By Joshua Gallu and Michael Riley - Mar 26, 2012 2:46 AM GMT+0700
Senior White House adviser David Plouffe defended the health care law enacted by President Barack Obama as the Supreme Court prepares for three days of hearings to determine the fate of the measure.
“Where the American people are right now is they don’t want to go refight this battle again,” Plouffe said today on CNN’s “State of the Union” program. “You ask people, should we go back to square one? People don’t want to do that.”
The Supreme Court is scheduled to hear arguments this week in a challenge that pits the Obama administration against 26 states that say Congress overstepped its authority by requiring Americans to obtain health insurance or pay a penalty. Obama’s health-care overhaul is shaping up as a prime issue in the presidential election, as is a Republican plan to cut taxes and federal spending.

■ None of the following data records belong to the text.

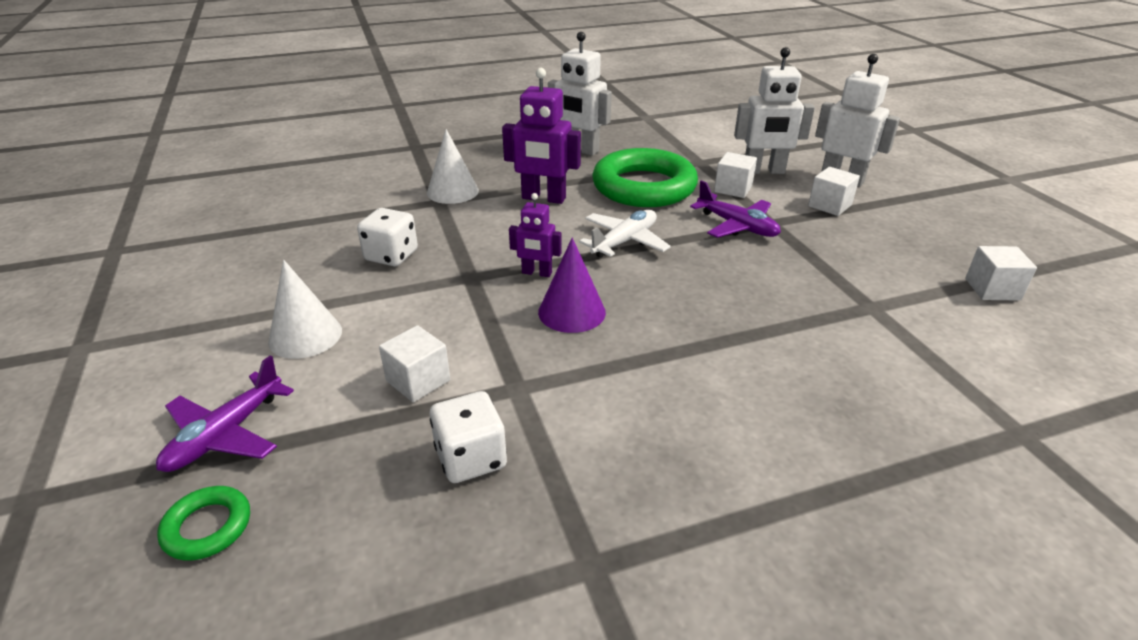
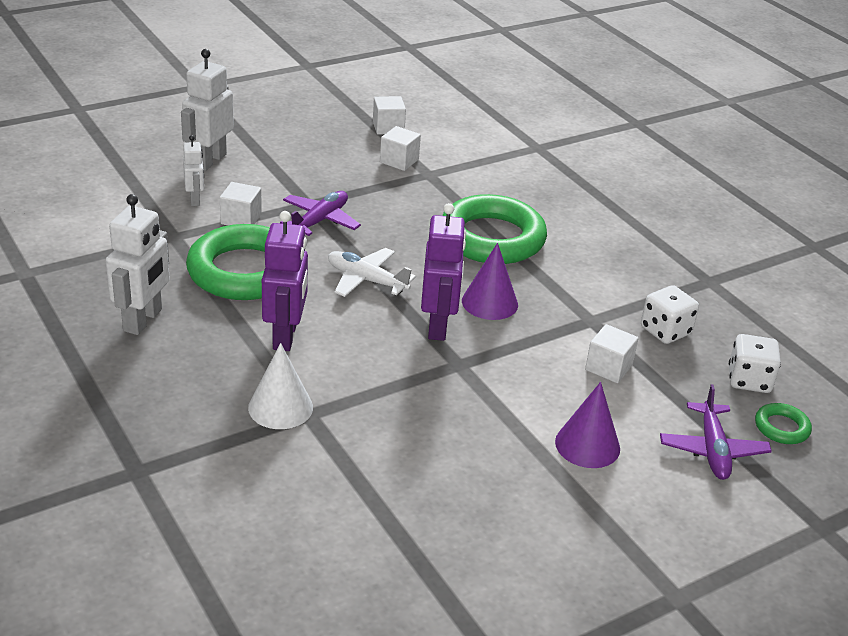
camera: 105 degrees left, 0 degrees up
purple plane [156,355,294,472] -> purple plane turned 75 degrees clockwise [660,384,772,480]
white cone [268,260,342,359] -> purple cone [555,382,620,468]
white dice [357,208,418,266] -> white dice moved to [729,334,781,393]
purple robot [509,193,562,277] -> purple robot [421,203,466,341], size x1.74
white robot [734,47,815,174] -> white robot [183,135,204,206], size x0.57
white cube [808,167,860,216] -> white cube moved to [380,126,421,171]
none -> green ring [442,194,547,264]

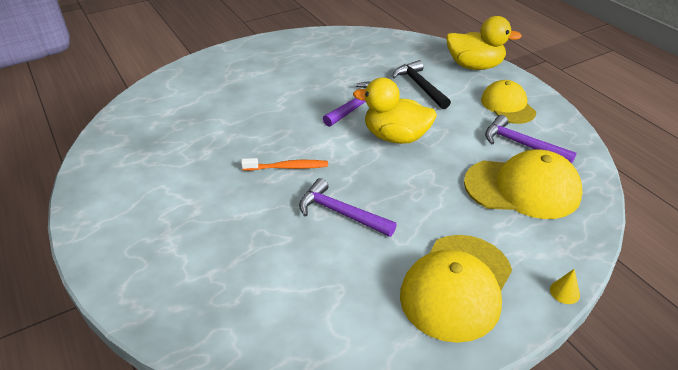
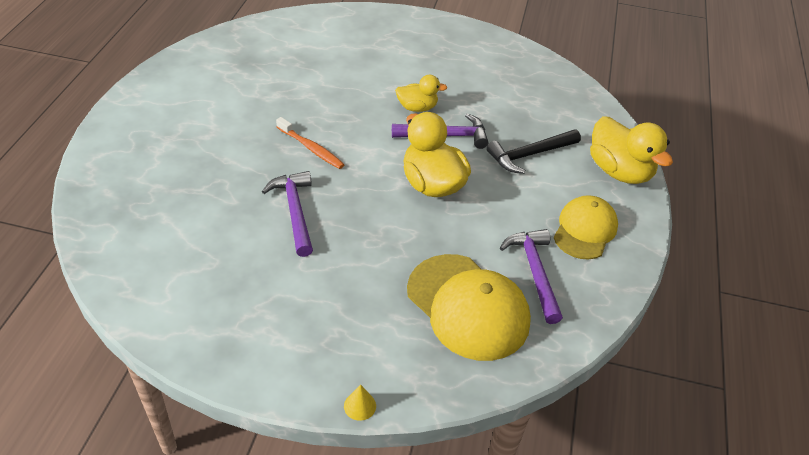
camera: 40 degrees right, 5 degrees up
black hammer [392,60,451,109] -> black hammer turned 135 degrees counterclockwise [486,129,581,174]
yellow cap [400,235,512,343] -> none
none -> yellow duck [395,75,447,112]

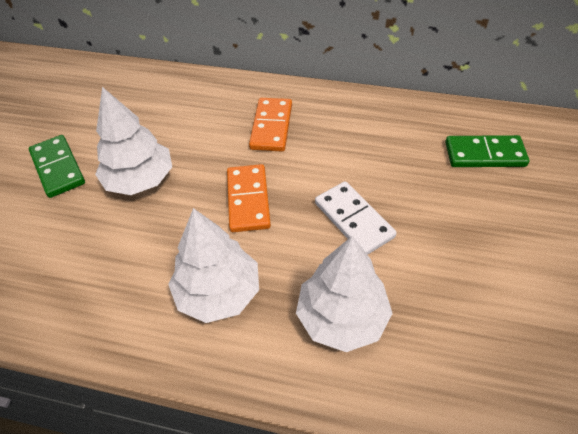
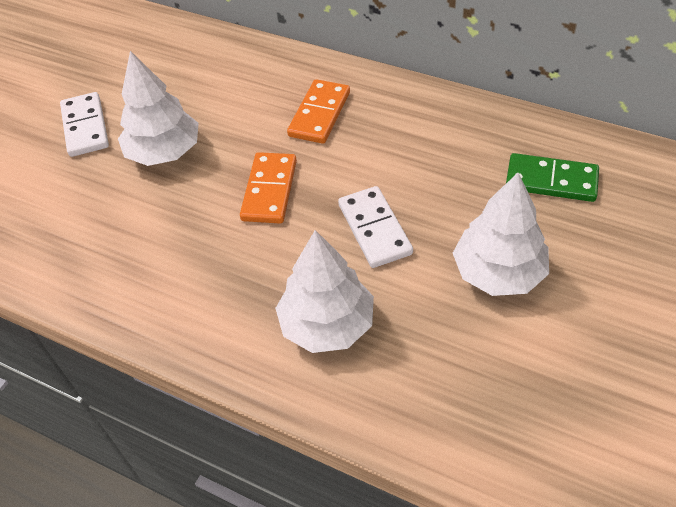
camera: 15 degrees right, 0 degrees up
green domino [29,135,85,198] -> white domino [60,92,109,157]
white tree [168,208,259,323] -> white tree moved to [453,173,549,296]

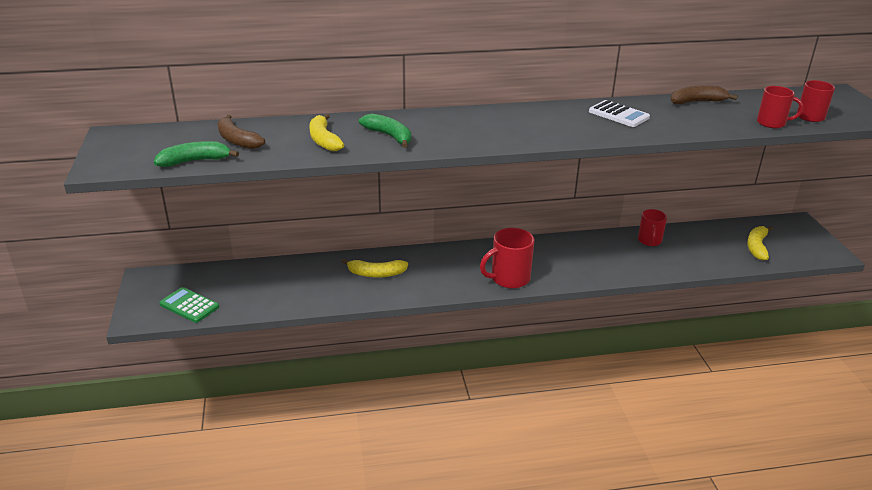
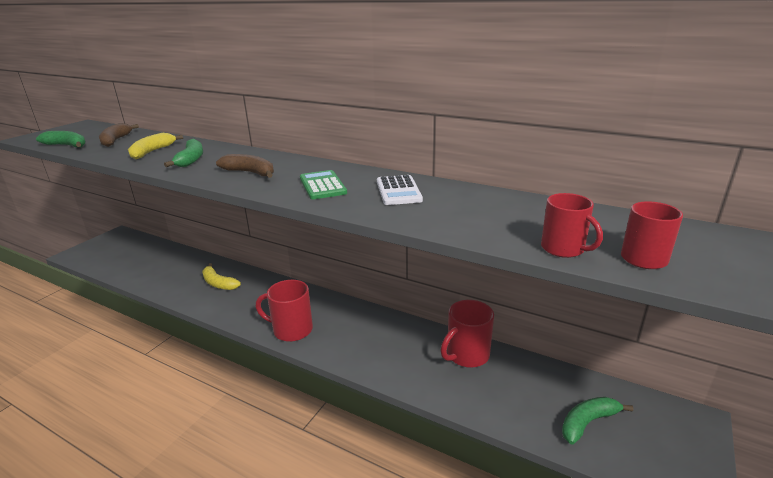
camera: 40 degrees right, 5 degrees down
green calculator [159,287,219,323] -> green calculator moved to [300,170,347,199]
red mug [638,209,667,246] -> red mug [441,300,494,368], size x1.51
brown banana [670,85,738,104] -> brown banana moved to [216,154,274,178]
yellow banana [747,226,773,260] -> green banana [562,397,633,445]

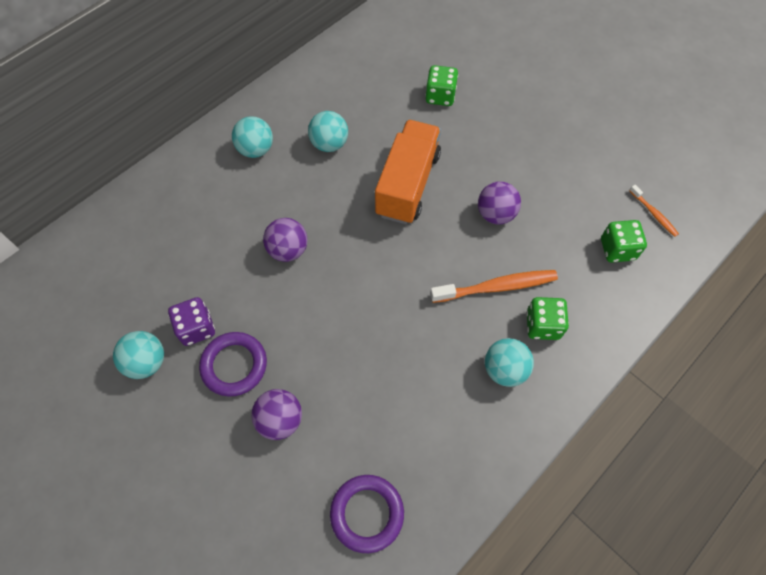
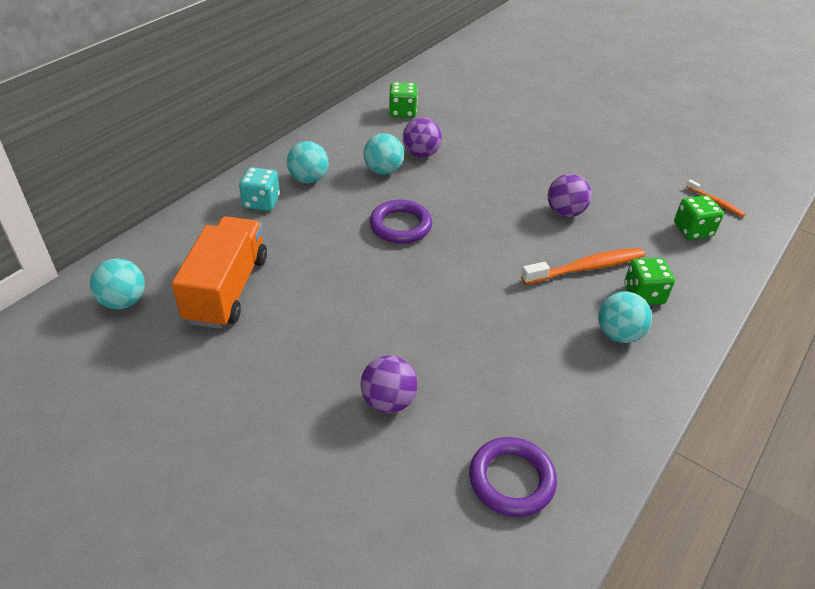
camera: 10 degrees left, 20 degrees down
turquoise ball [113,331,164,379] -> turquoise ball moved to [90,258,145,309]
purple dice [168,297,215,346] -> none
purple ring [199,332,267,396] -> purple ring moved to [370,200,432,244]
purple ball [263,218,308,262] -> purple ball moved to [403,118,442,158]
orange truck [375,120,441,224] -> orange truck moved to [172,216,267,329]
green dice [425,65,458,106] -> green dice moved to [389,82,418,118]
none -> turquoise dice [239,167,280,211]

The law signed by Obama in 2010 has been criticized by Republican presidential candidates, including Mitt Romney and Rick Santorum, who have said they would repeal it if they win the November presidential election.
“The important thing right now, what we can control is, implement this law well, make sure that we continue to try to educate people about what’s in the law,” Plouffe said in the interview. “The Supreme Court process will play out.”
Godfather of Mandates
Plouffe, speaking on NBC’s “Meet the Press,” called Romney the “godfather” of health-care insurance mandates, referring to the former governor’s role in enacting a law in Massachusetts that resembles the federal plan pushed by Obama.

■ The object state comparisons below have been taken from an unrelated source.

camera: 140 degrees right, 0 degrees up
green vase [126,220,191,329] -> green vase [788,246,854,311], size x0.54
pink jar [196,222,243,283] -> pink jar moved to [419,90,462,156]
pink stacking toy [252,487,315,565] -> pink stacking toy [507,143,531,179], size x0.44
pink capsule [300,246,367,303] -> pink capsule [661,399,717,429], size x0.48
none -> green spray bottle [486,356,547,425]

In an interview today with CBS’s “Face the Nation,” Santorum echoed Plouffe on that count, calling Romney the “worst candidate” to campaign against Obama on the issue of health-care insurance.

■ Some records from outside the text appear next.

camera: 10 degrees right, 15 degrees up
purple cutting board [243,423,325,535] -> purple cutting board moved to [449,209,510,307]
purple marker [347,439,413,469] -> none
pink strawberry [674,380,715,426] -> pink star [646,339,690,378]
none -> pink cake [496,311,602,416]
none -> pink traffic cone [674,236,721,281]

“Heck, he created the blueprint for the government takeover of health care that President Obama followed,” Santorum, who won yesterday’s Republican presidential primary in Louisiana, said.
Romney, who leads in the number of delegates needed to win the Republican nomination, has said that, while he supported the individual mandate for the state of Massachusetts, the federal government shouldn’t impose the requirement in all states.
‘Rubber Stamp’
Plouffe, in an interview today with ABC’s “This Week,” said Romney would “rubber stamp” a budget proposal by House Budget Committee Chairman Paul Ryan that “showers huge additional tax cuts on the wealthy.”
On “Fox News Sunday,” Ryan, the architect of the House budget plan to cut federal spending over 10 years by $5.3 trillion below Obama’s budget, said that Republicans might consider eliminating popular tax breaks on only the highest earners.
Those include the home mortgage deduction, which congressional budget analysts estimate costs the Treasury $100 billion a year, or the exclusion of employer-provided health insurance from taxable income, which costs $164 billion a year. Ultimately, those details would have to be decided by the House Ways and Means Committee.
“Instead of giving those write-offs to people in the top tax brackets, take those tax shelters away,” Ryan said in the interview on Fox. “You get more revenue and we can lower everybody’s tax rate in return.”